English Countryside

dress from Virginia Dare








Dress from Virginia Dare Dress



Have you ever had it happen that something you imagined in your mind, something you saw with your heart and created within yourself...that this thing came true? A dream, or a setting of a place that you read about, and pieced together and wished, wished, wished to someday explore yourself, even though you knew it was not real, was made up,  a place from a time long ago, a place that never was, a place that was no more, or had never been.

This was the English countryside of Jane Austen, of Charlotte and Emily Brontë, of Henry Fielding and traversed by David Copperfield and Nicholas Nickleby of Charles Dickens. I had pictured these lanes and meadows and trails, these scenes of pastoral perfection and sunshine and green, green, green. I had heard the birdsong and basked in the quiet of wind through grass and a brook chattering softly as I stepped over a footbridge with my favorite characters. 

And then, it wasn't make believe anymore. We arrived in Bath, and then took a bus to Monkton Combe, and from there walked down a lane, across a busy road with small cars zipping by much too rapidly, then through Monkton Combe--which is only large enough to accommodate a few houses, a school, a church, a pub, a graveyard and an old mill. Then we took a footbridge, to a bridle path, over a bridge, to another footpath, to another lane, and over to the manor house outside the small village of Monkton Combe. 

The village itself was remote, the bus into Bath proper came every hour. Well,  give or take an hour or so, depending on the day and the traffic and who was driving and if there were other passengers. It was close enough, technically, to walk to, but all the locals laughed when we suggested it. "I did it once" they'd say, "...a fine day that was! I'd never do it again. It's a taxi for me if I'm to go to Bath, and that's for certain." And then they'd explain which paths were better for walking and which trails to take for pretty views or to glimpse Farmer Brett's horses or another field of sheep or cows. "But don't get too close" they'd warn, "saw a cow scare and trample over Tom's dog, I did. Scare easily, cows do. Stupid creatures, really." 

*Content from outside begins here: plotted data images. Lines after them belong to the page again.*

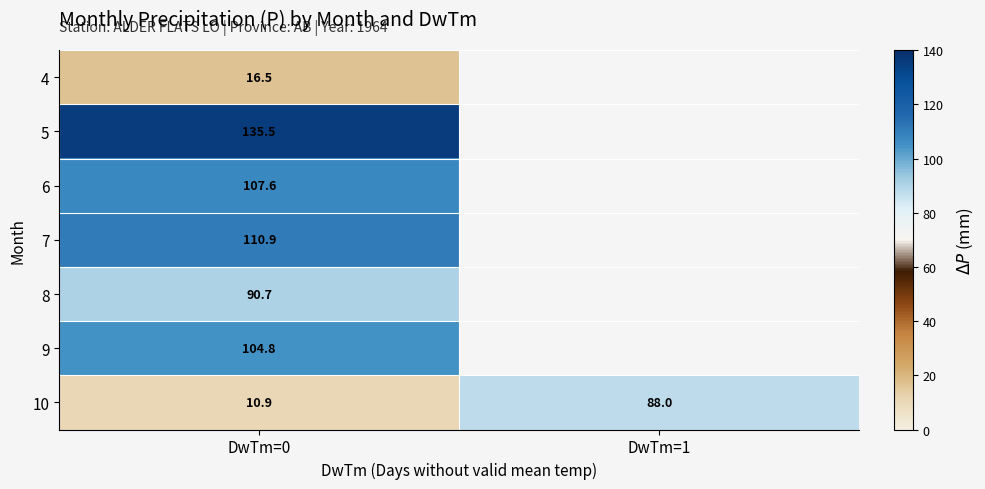

What is the total value across all series at DwTm=0?

576.9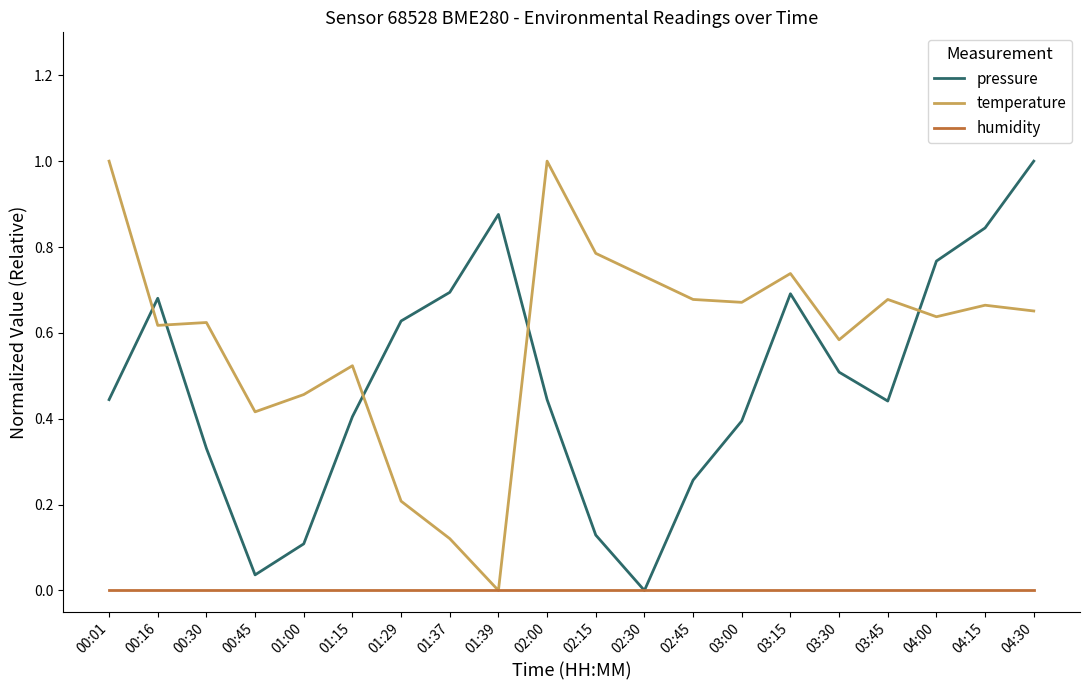

At which category is the sum across all series the highest?

04:30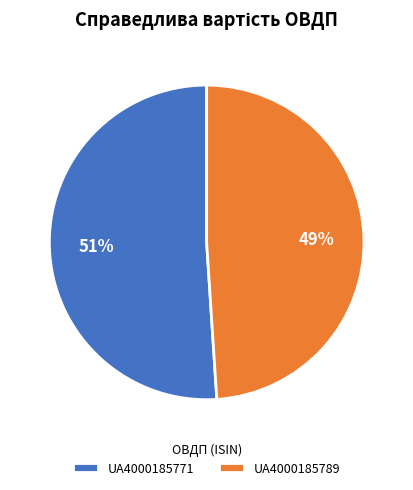

Is it true that UA4000185771 is 39% of the pie?

False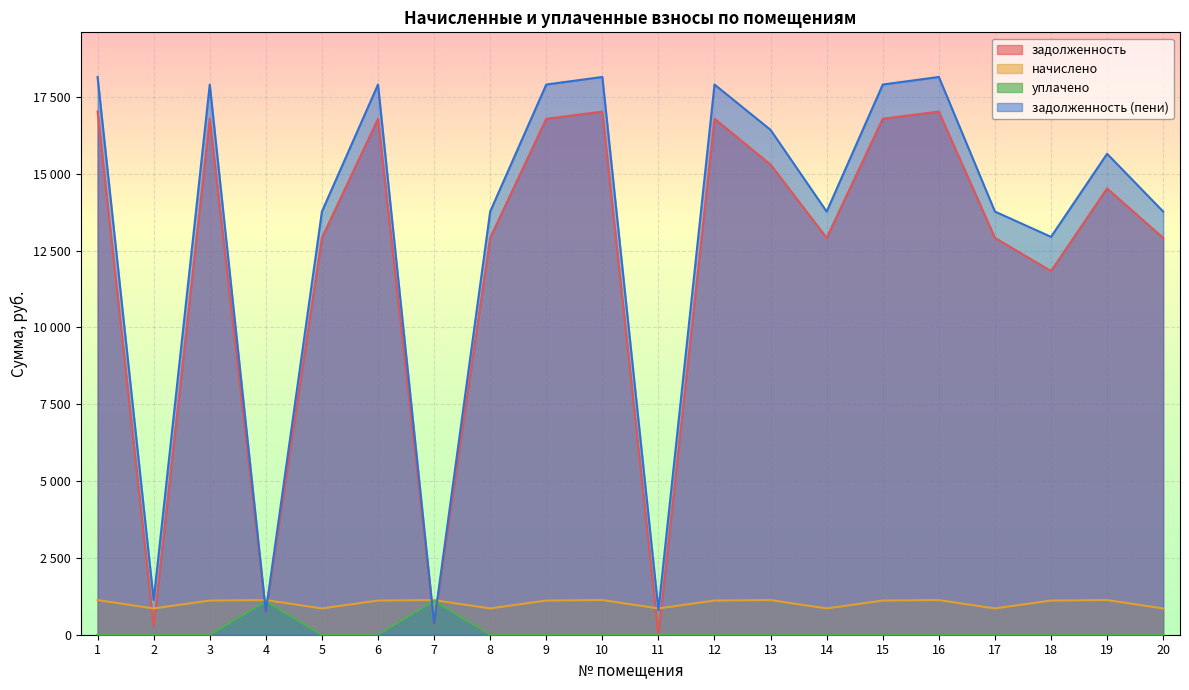

At how many categories does at least one series exceed 3127?

16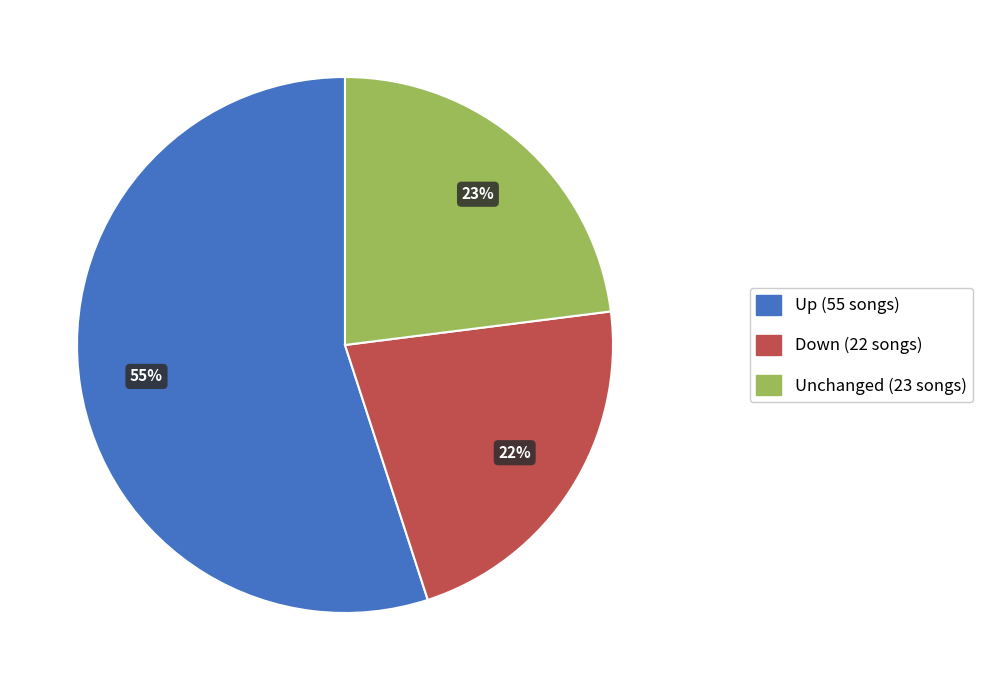

To the nearest percent, what is the difference between the largest and smallest slice percentages?

33%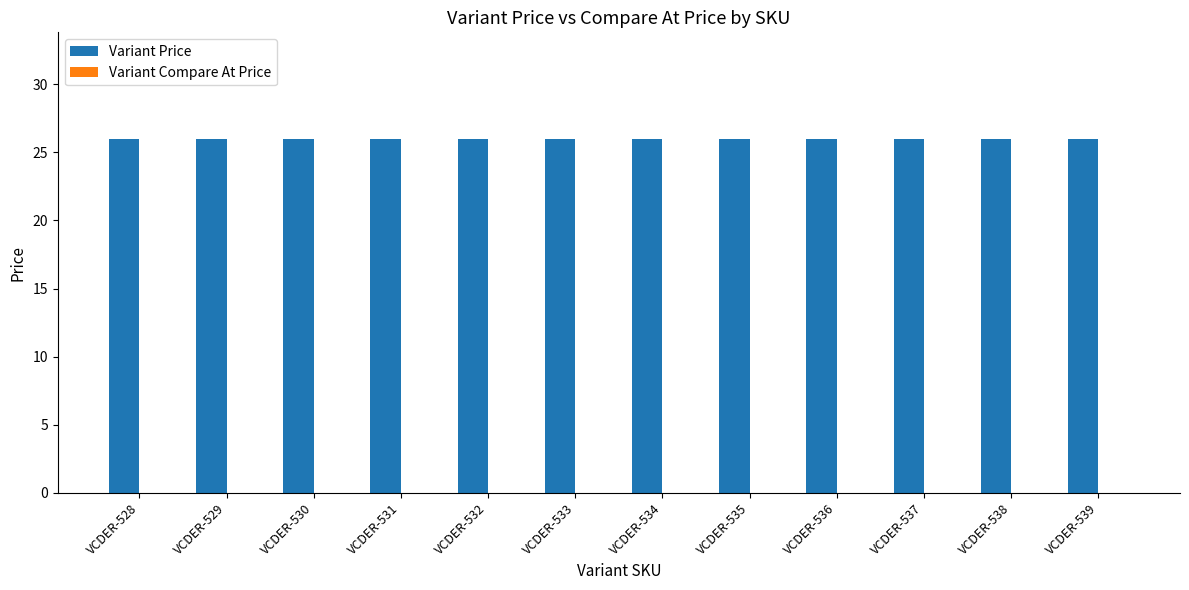

Is the value of Variant Compare At Price at VCDER-531 greater than the value of Variant Price at VCDER-530?

No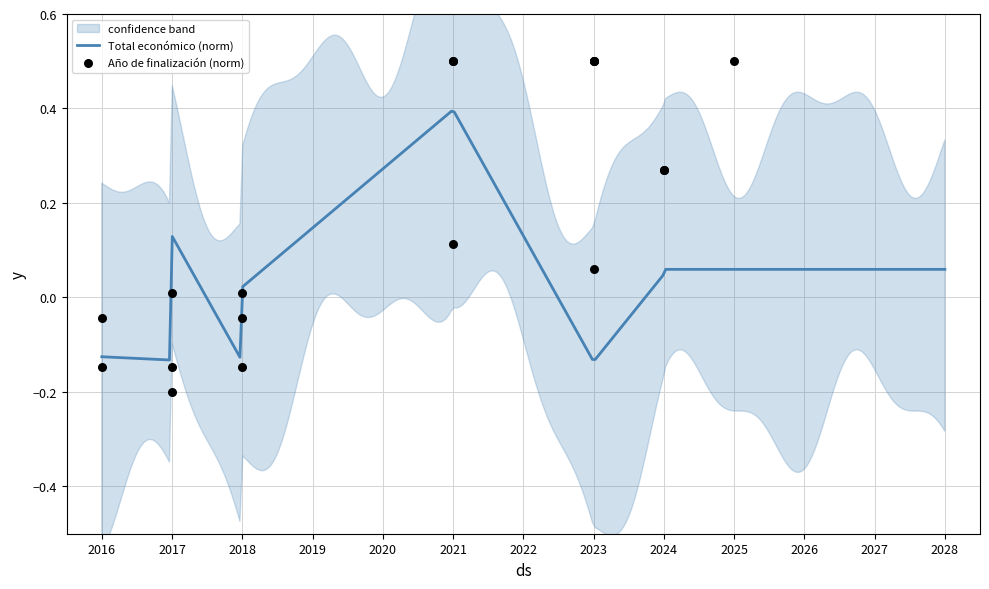

Which has a higher value, 2017 or 2024?

2024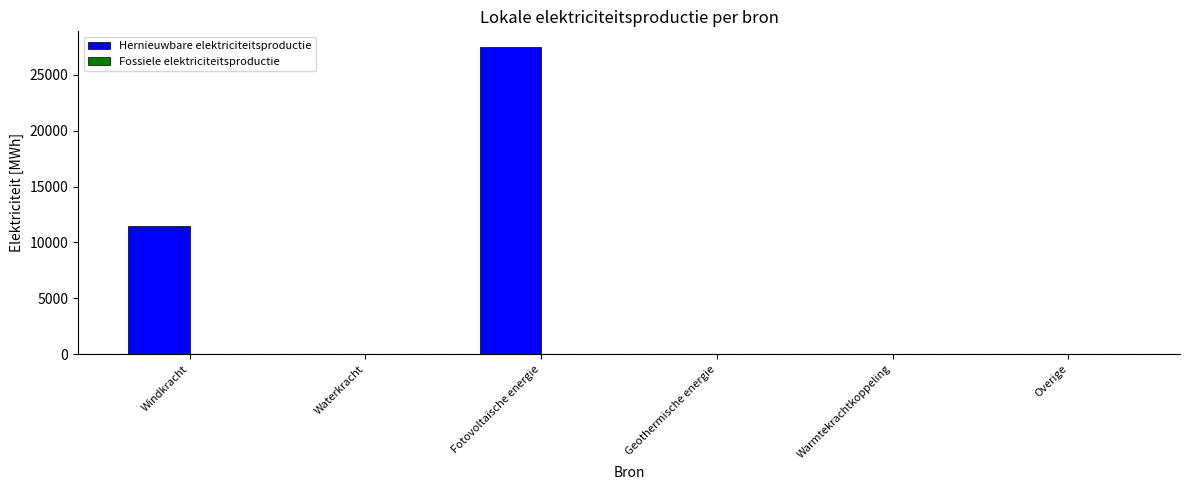

Which has a higher value, Windkracht or Geothermische energie?

Windkracht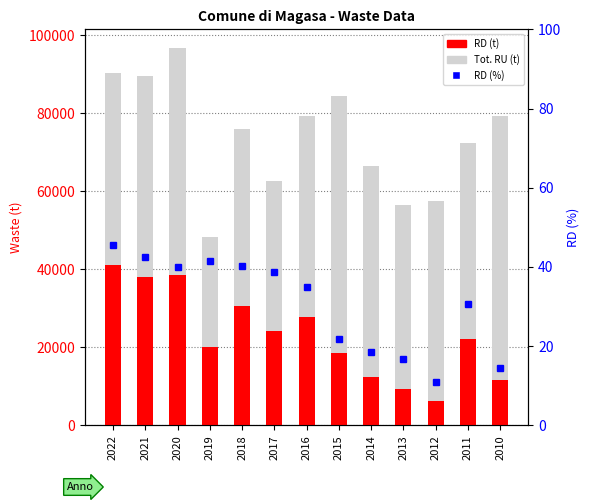

What is the difference between the maximum and second lowest values in the RD (%) series?

31.0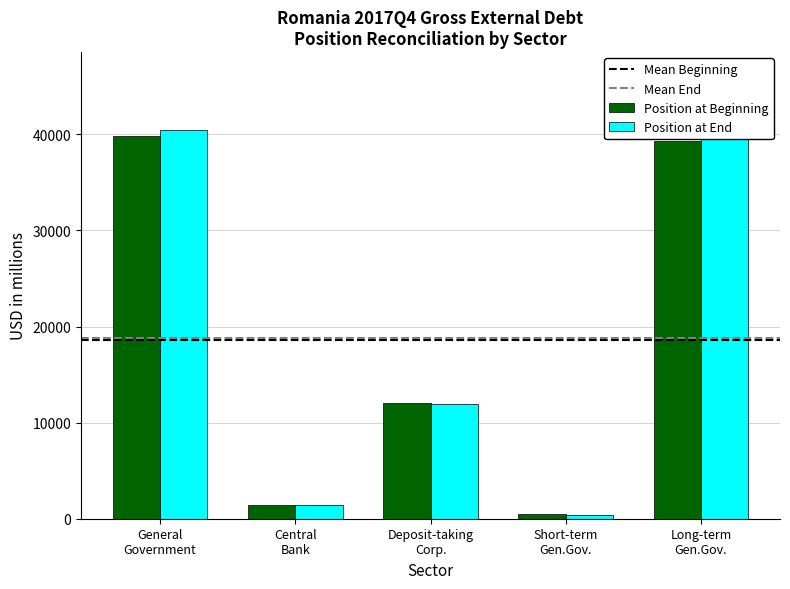

At how many categories does at least one series exceed 6036?

3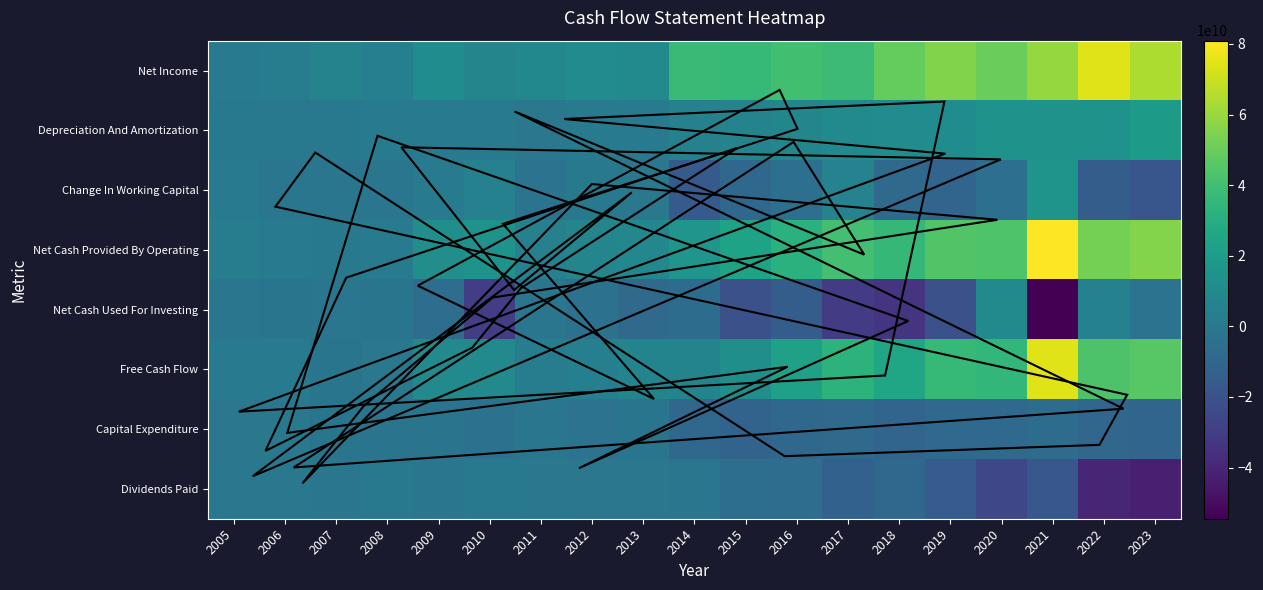

What is the smallest value displayed?

-54501000000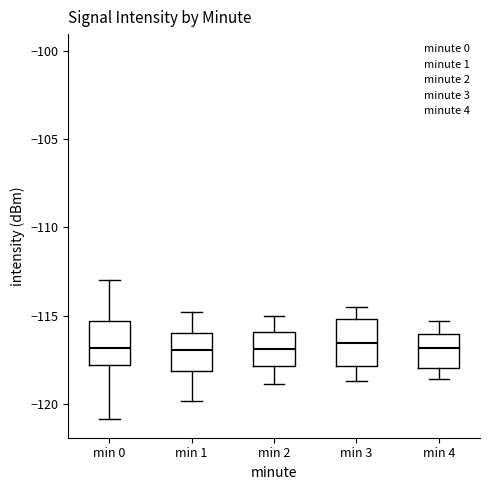

Where is the lower edge of the box for min 0 on the y-axis? The values are not printed on the chart, so give them approximately, as read against the axis.

-118.0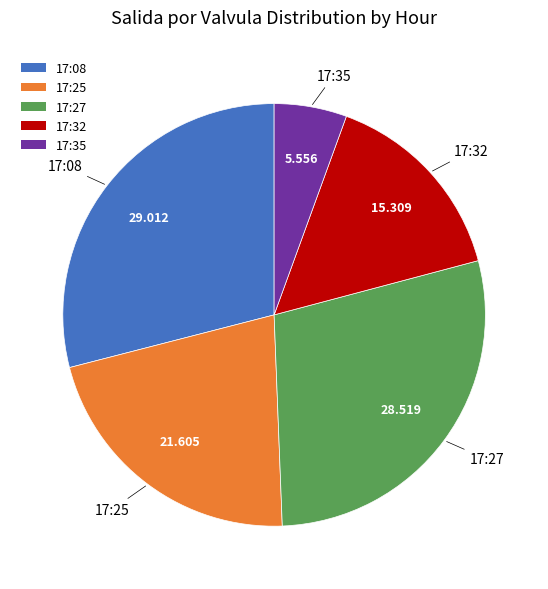

Combined, do 17:27 and 17:32 account for over 50%?

No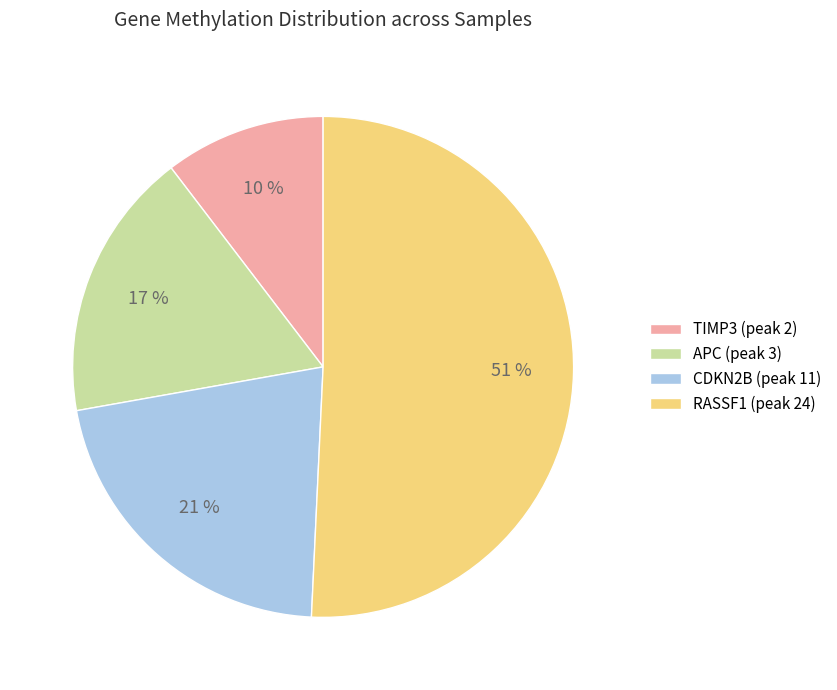

Is it true that CDKN2B (peak 11) is 21% of the pie?

True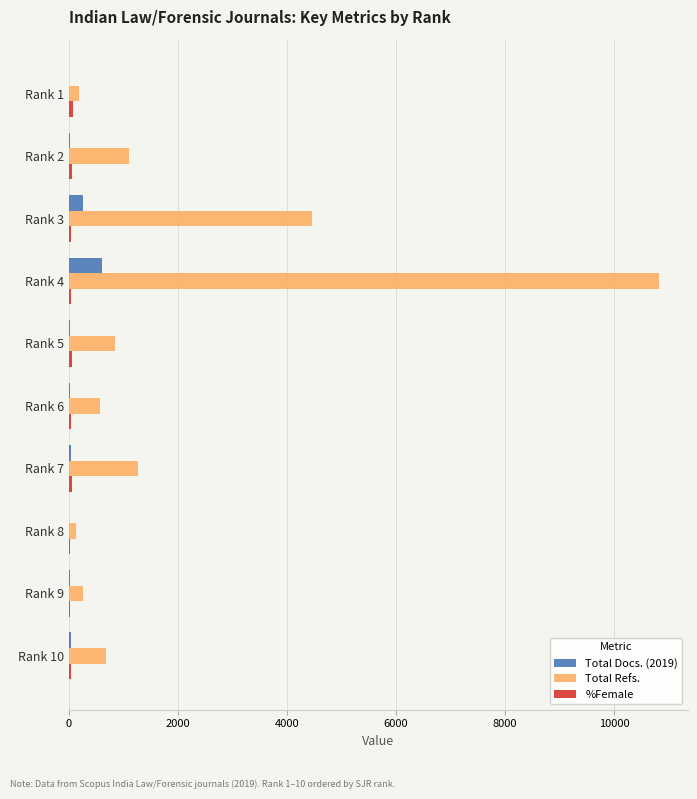

The value of Total Refs. at Rank 5 is 395. True or false?

False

It was a place that was filled with so much natural beauty. And just down the path and over the bridge and past the mill was the pub, filled with these same aforementioned locals. They'd tell tales about the war. "The Great War, mind you, not the second one." And about the local hero, Harry Patch, the last soldier to die from that war, buried in the cemetery behind the church, "though the church itself is nothing to look at you understand, Victorian's tore down the old one and replaced it. The Victorians ruined all sorts, you understand." They'd stand us a pint or two and gab about politics and if I had English ancestors and we'd speak of Shakespeare and Dickens and how the Jane Austen museum in Bath was "utter rubbish, that is." 

I felt as though I'd stepped into a dream. I'd been more glamorous places, of course. To the Riviera and the Amalfi Coast and the jungles of Costa Rica and an Eiffel Tower view room in Paris. But this was like a fairytale turned real, or stepping into one of my favorite novels. It was Narnia and Hogwarts and Pemberley and Wuthering Heights all rolled into one. But, like all dreams, it came to an end. We had to leave the sunshine and green and birdsong and hop into a gritty train up to the north of England. 

But, it was real. I had touched it, smelled it, heard it, lived it. That's a kind of magic, right?